Le quasi-effondrement du secteur immobilier chinois, criblé de dettes, et les mesures de répression prises par le gouvernement à l'encontre des géants de la technologie du pays dans le cadre de sa politique de "prospérité commune" ont suscité une réaction encore plus vive.

Au milieu de tout cela, le monde de l'investissement a été contraint d'entamer l'année 2022 sur la sellette face à une éventuelle invasion de l'Ukraine par la Russie - une impasse qui, la semaine dernière, a semblé cimenter l'alliance Chine/Russie en opposition au G7 et à l'OTAN, exacerbant au passage la crise mondiale des prix de l'énergie et de l'inflation et accentuant la pression en faveur d'une hausse des taux d'intérêt américains.

LE PLUS SOMBRE AVANT L'AUBE ?

Certains pensent que les heures les plus sombres sont avant l'aube, ou que les marchés émergents gagneront lorsque les "valeurs sûres" auront fait leur temps, et même que le positionnement extrême offre des opportunités. C'est pourquoi certains appellent à un retour aux actions émergentes au moment le plus étrange.

Certains observent simplement un changement de sentiment à l'égard de la Chine, alors que la fin de la pandémie se profile et que la Banque populaire de Chine s'oppose à la tendance mondiale des banques centrales en assouplissant ses propres mesures.

D'autres estiment qu'une baisse de 18 % de l'indice MSCI au cours des 12 derniers mois a fait son temps et qu'un signal de "marché baissier" en cas de recul de plus de 20 % n'est pas justifié.

Certains pensent également que les sociétés émergentes devraient bénéficier de la hausse des prix du pétrole et des matières premières, qui entraîne des taux d'inflation mondiaux inégalés depuis des décennies - bien que les valeurs technologiques représentent désormais une pondération globale plus importante dans l'indice MSCI que les secteurs des matériaux, de l'énergie et de l'industrie réunis.

Et les valeurs technologiques n'aiment pas beaucoup les rendements élevés.

Un espoir plus convaincant est que de nombreuses banques centrales de marchés émergents ont esquivé la balle de l'envolée du dollar par rapport à leurs monnaies en resserrant fortement leur politique à l'avance.

En un an, avant même que la Fed n'envisage de relever ses taux, la banque centrale du Brésil a augmenté son taux d'intérêt directeur de près de 9 points de pourcentage, à 10,75 % ; le Chili a ajouté 5 points, à 5,5 % ; et la Russie et la Corée du Sud ont doublé leurs équivalents, à 8,5 % et 1,25 %.

Si cette préemption permet de contenir le dollar au cours de ce cycle de hausse de la Fed - et que la Chine continue d'assouplir ses taux - cela pourrait permettre aux banques centrales émergentes de mettre fin plus tôt à leur resserrement, proposant ainsi des attraits aux investisseurs obligataires qui craignent ce que le monde développé leur réserve en matière de revenu fixe.
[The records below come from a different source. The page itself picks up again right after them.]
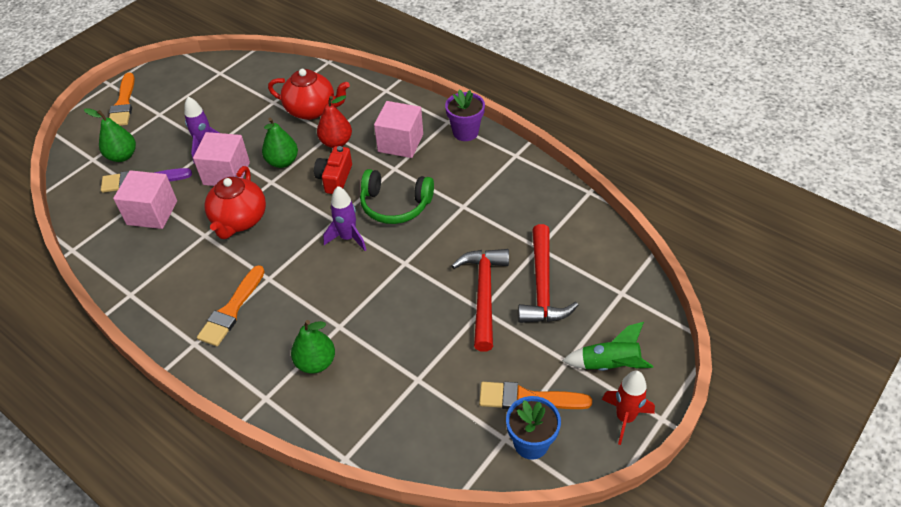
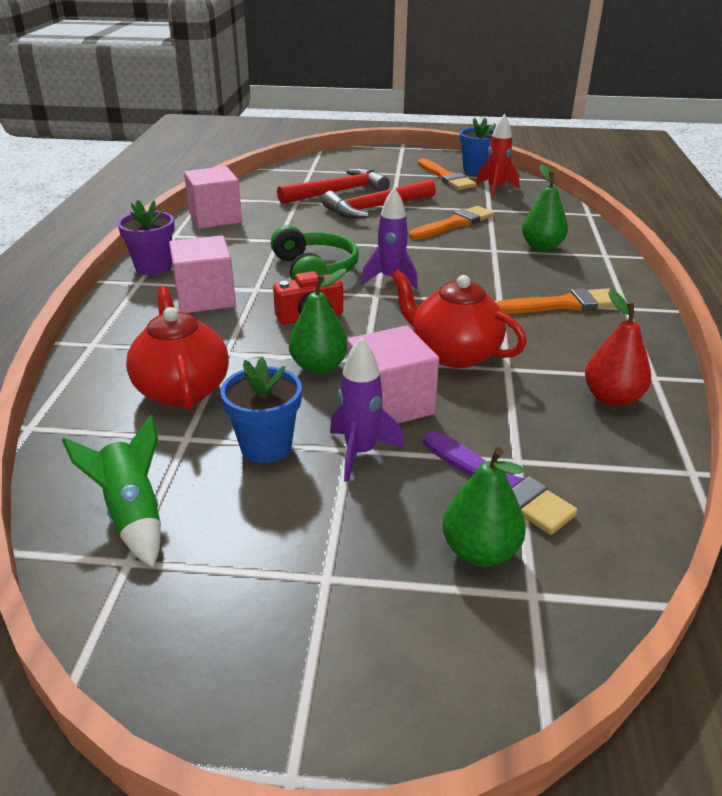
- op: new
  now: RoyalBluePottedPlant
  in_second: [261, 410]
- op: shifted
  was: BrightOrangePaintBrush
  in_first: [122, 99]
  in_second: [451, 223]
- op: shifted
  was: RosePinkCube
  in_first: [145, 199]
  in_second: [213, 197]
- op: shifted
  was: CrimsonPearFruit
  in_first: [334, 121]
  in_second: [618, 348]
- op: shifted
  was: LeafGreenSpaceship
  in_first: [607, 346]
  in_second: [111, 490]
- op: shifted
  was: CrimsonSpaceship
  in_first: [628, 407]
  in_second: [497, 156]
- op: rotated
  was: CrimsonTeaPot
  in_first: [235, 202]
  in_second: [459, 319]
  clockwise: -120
C'est un grand "si" et cela va à l'encontre des vues du consensus sur le dollar pour cette année.

Mais cela répond à d'autres espoirs, à savoir que le modèle de croissance des économies émergentes s'éloigne de la dépendance aux exportations pour s'orienter vers des moteurs de la demande intérieure.
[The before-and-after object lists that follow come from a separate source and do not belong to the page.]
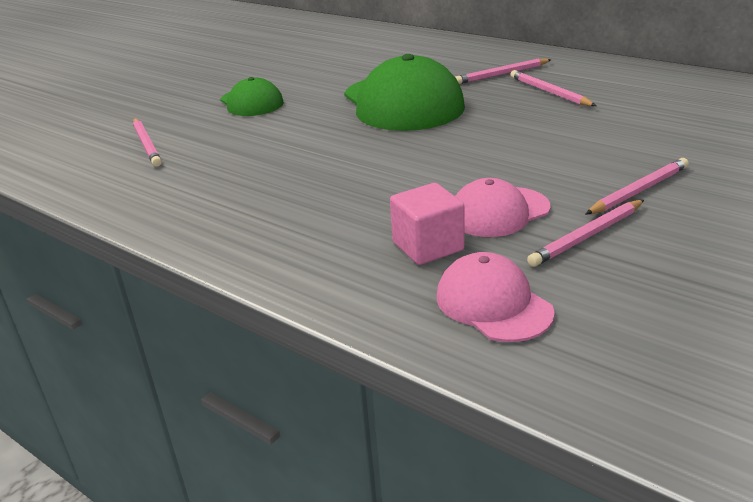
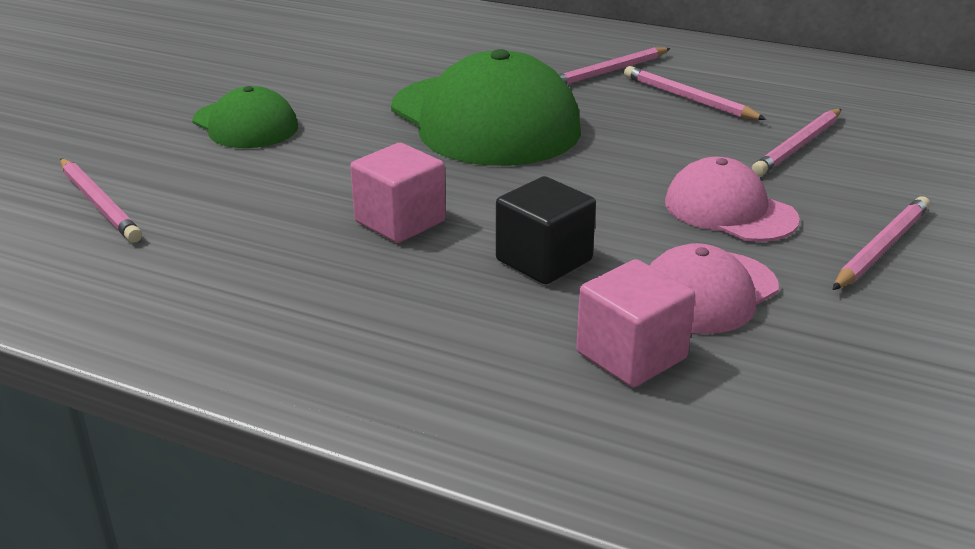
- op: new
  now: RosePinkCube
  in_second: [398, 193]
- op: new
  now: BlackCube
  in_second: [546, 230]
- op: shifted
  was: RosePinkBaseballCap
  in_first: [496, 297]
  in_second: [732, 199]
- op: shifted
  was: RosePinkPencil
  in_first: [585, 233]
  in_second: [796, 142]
"Les marchés émergents se détachent de leur dépendance à l'égard du monde développé", a déclaré Dara White, responsable des actions émergentes mondiales chez Columbia Threadneedle.

"Les investisseurs devraient désormais considérer les marchés émergents sous un angle différent", a-t-il ajouté.

La fin d'une décennie perdue ? Nous verrons après mars.